Task to carry out
Transcribe everything from the line containing "phylum: Tracheophyta" down to the end of the items, including both ends.

Data supplied
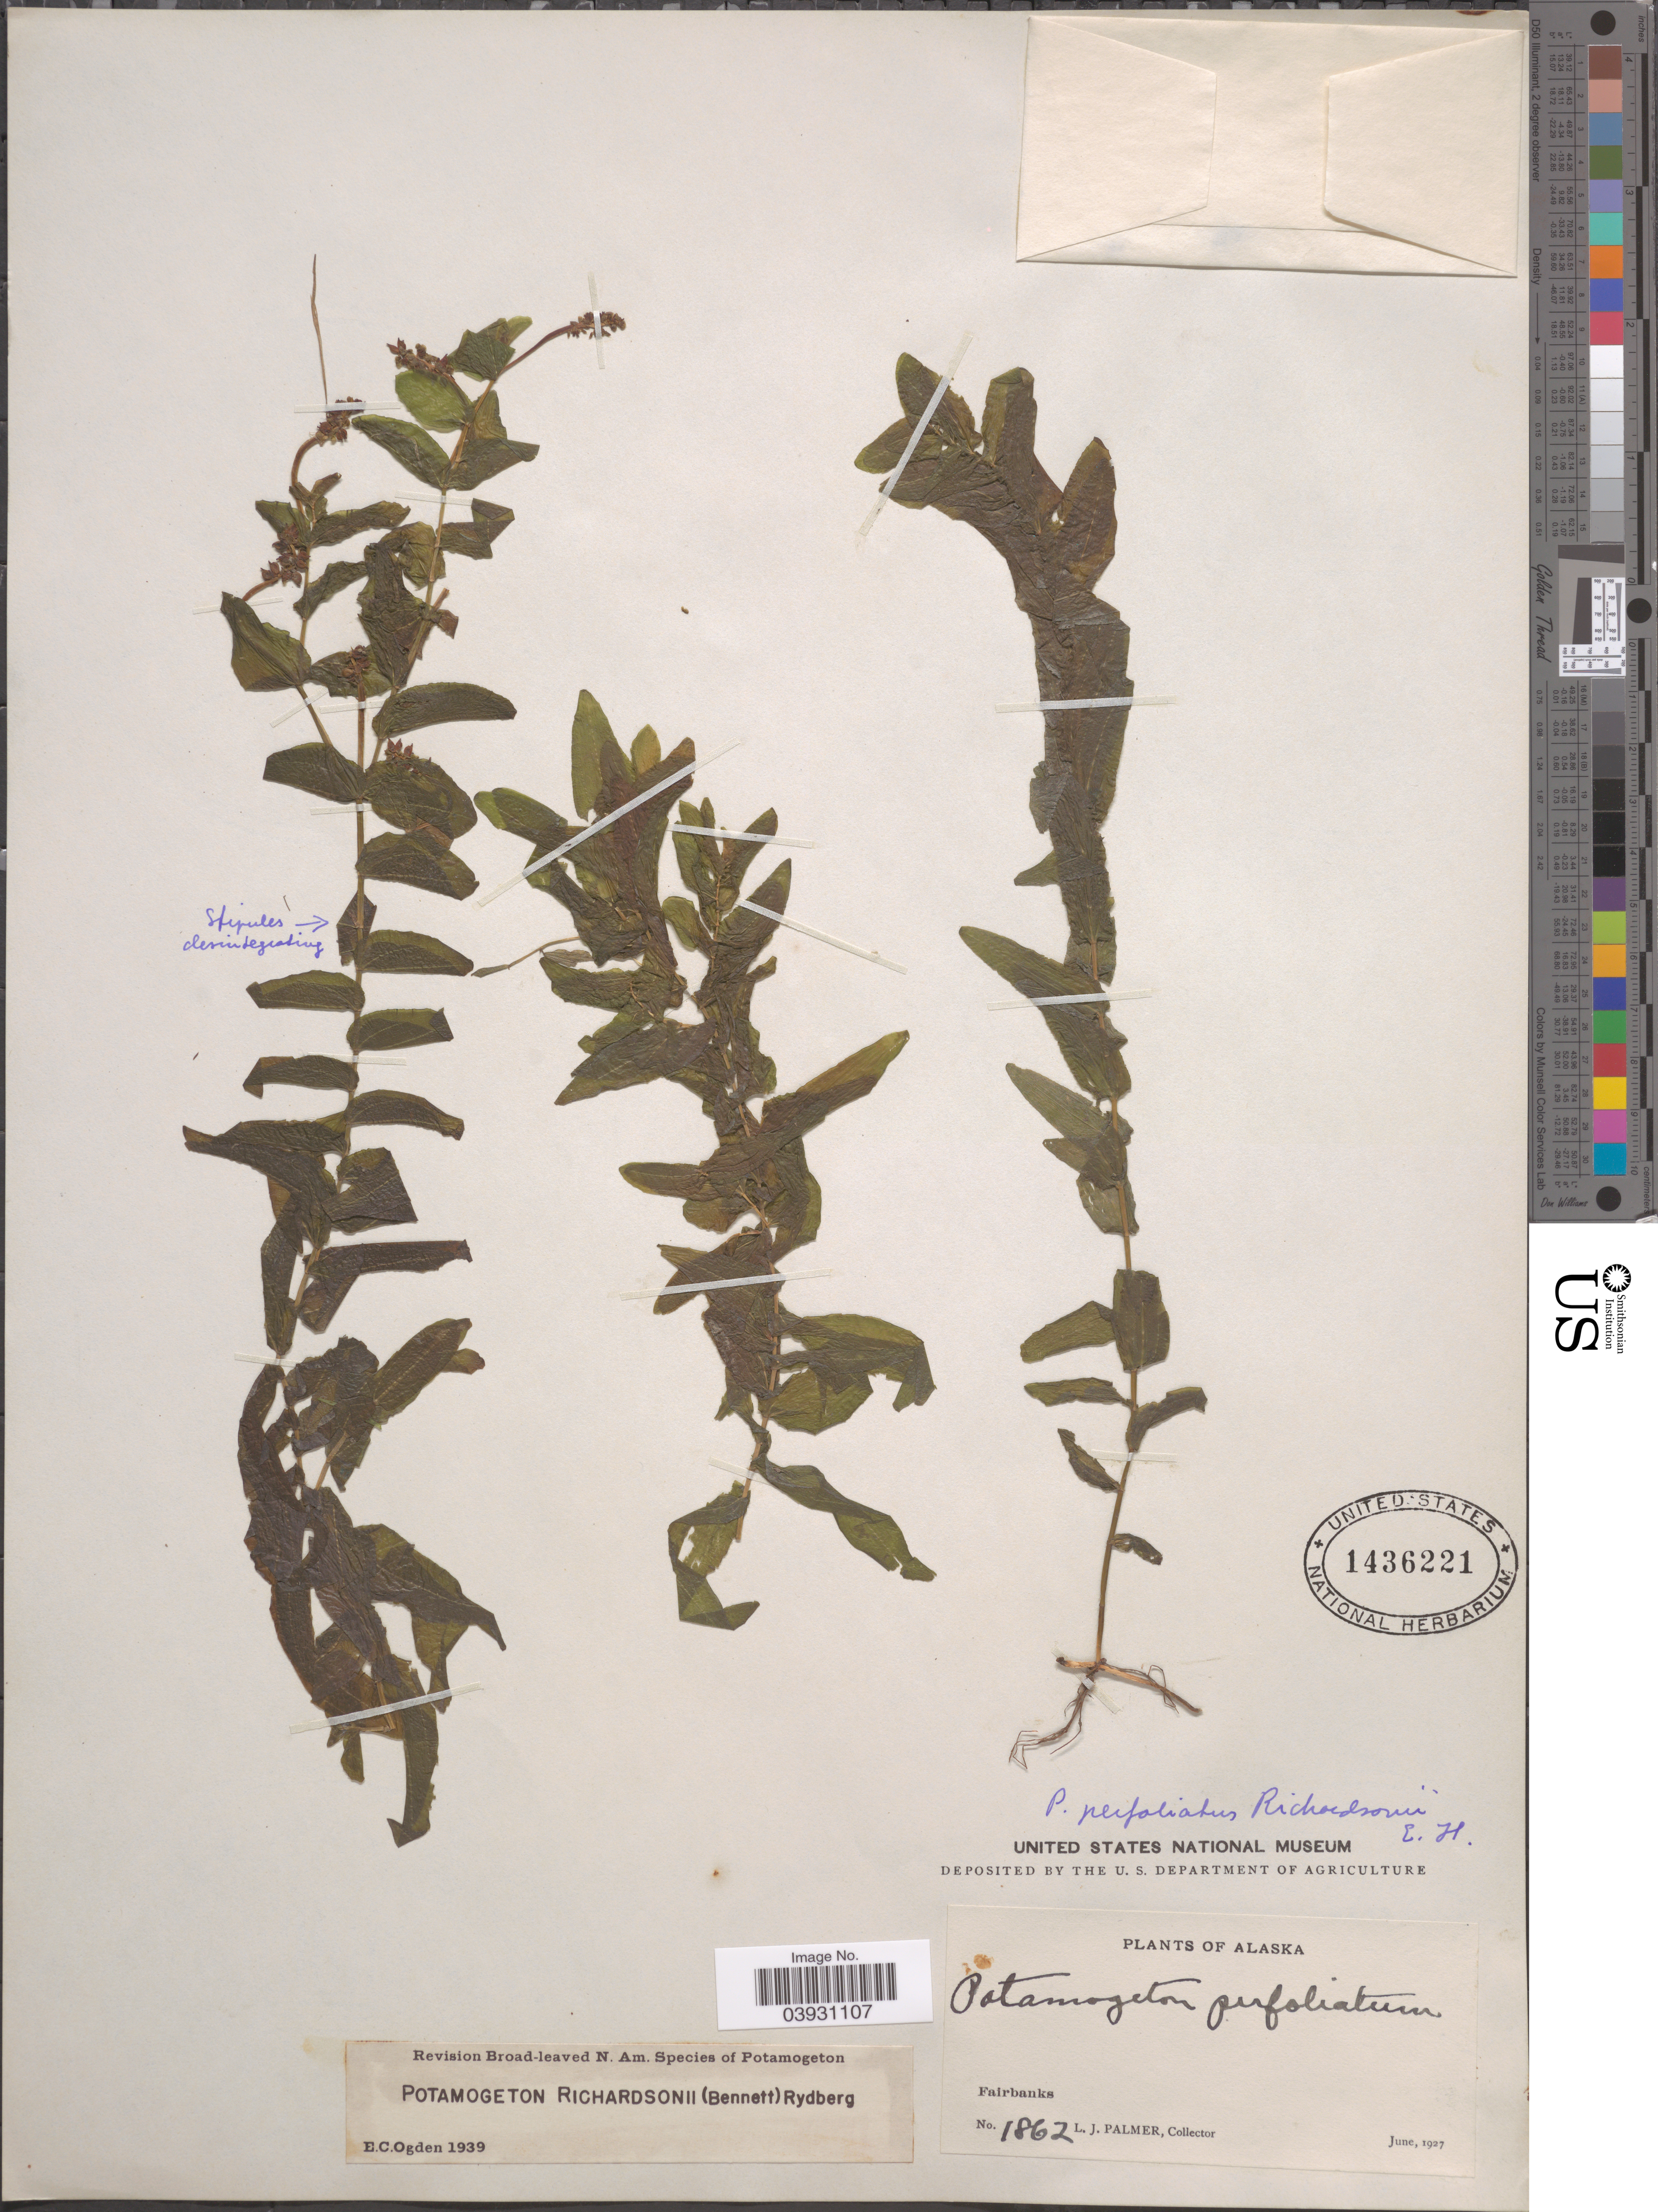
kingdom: Plantae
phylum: Tracheophyta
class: Liliopsida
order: Alismatales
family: Potamogetonaceae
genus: Potamogeton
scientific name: Potamogeton richardsonii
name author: (A.W. Benn.) Rydb.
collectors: L. J. Palmer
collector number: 1862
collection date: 1927-06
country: United States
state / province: Alaska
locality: Fairbanks.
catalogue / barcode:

Task solution
phylum: Tracheophyta
class: Liliopsida
order: Alismatales
family: Potamogetonaceae
genus: Potamogeton
scientific name: Potamogeton richardsonii
name author: (A.W. Benn.) Rydb.
collectors: L. J. Palmer
collector number: 1862
collection date: 1927-06
country: United States
state / province: Alaska
locality: Fairbanks.
catalogue / barcode:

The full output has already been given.